Meet Jennifer Strange, sixteen-year-old acting manager of Kazam,
the only other House of Enchantment. She doesn't care for King Snodd or
his plans for magic. Ancient decree dictates that Kazam can refuse
Snodd's demands, but Blix challenges Kazam to a contest: The first team
to rebuild their half of Hereford's collapsed 12th century bridge gains
control of the other's House of Enchantment.
[redacted] Jennifer must use ever[y] ounce of ingenuity to vanquish Blix and
derail King Snodd's plans. [also redacted - good grief! Too much information!]
But one thing is certain: Jennifer Strange will not relinquish the noble
powers of magic to big business and commerce without a fight.

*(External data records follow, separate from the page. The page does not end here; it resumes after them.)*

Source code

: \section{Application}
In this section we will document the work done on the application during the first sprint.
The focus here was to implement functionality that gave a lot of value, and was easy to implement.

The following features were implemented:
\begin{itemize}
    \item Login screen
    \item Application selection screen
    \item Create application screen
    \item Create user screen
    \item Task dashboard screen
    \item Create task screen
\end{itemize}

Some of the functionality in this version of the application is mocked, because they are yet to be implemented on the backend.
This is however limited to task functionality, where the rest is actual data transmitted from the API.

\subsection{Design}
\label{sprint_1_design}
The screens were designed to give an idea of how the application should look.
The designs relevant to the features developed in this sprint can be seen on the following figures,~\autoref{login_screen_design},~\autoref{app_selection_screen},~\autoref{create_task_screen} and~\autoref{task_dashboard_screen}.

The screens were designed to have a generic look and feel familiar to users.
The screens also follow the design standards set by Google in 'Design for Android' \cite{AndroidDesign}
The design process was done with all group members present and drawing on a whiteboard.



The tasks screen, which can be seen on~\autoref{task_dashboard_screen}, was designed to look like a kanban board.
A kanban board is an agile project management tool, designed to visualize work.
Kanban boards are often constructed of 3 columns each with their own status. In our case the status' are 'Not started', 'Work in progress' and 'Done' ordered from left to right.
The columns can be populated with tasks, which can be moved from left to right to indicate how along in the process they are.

This is the second book in Fforde's Last Dragonslayer series - you should read The Last Dragonslayer first - while this book does stand on it's own as a story, it pretty much spoils the ending of the first one. The narrative picks up shortly after the ending of the first book and Kazam's sorcerers are back to odd jobs to keep cash flowing. Jennifer is still acting manager and is training Tiger to take her place someday. It is still a struggle to make everything work since the real manager of Kazam continues to be MIA. The exciting news is that Perkins is about to apply for his license to be a practicing sorcerer. But Blix, suddenly giving himself the honorific All-Powerful, puts a spoke into the works.
These books are light, fun reads. The characters are quirky and interesting, and the world building is - well still uneven and somewhat illogical - but definitely inventive and unique. Jennifer is a very sympathetic protagonist and a pleasure to read about. I really enjoyed this entry into the series and, as long as you don't think too deeply about the plot, it is quite a satisfying treat. The ending does snap into place too smoothly - honestly I think there could have been more done with the plot threads and everything could have used a bit more depth. On the other hand, it is sort of like arguing that cookies are not a nice treat because they aren't crème brûlée.

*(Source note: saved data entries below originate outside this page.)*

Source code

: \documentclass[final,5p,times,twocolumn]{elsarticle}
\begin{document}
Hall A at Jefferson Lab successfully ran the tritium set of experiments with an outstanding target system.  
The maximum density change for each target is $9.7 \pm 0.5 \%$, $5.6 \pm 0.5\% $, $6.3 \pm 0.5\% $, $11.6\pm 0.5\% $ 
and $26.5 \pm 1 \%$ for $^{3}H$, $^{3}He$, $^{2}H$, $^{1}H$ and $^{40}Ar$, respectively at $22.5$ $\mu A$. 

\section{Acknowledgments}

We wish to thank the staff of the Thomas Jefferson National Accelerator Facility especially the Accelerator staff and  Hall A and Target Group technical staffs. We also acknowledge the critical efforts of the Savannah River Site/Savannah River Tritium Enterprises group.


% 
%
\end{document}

One odd thing that confused me is that book ended in a somewhat 'this is it' fashion - but online I see that there is already another book out in the UK and Canada The Eye of Zoltar, which will be published in the US on October 7, 2014 - and a fourth book, with a working title of Strange and the Wizard in the works.
One good thing this time around, I finally realized who the Quarkbeast reminded me of - Gleep from the MythAdventures series by Robert Lynn Asprin.
Anywoo - four claws - I liked it and might read it again one day.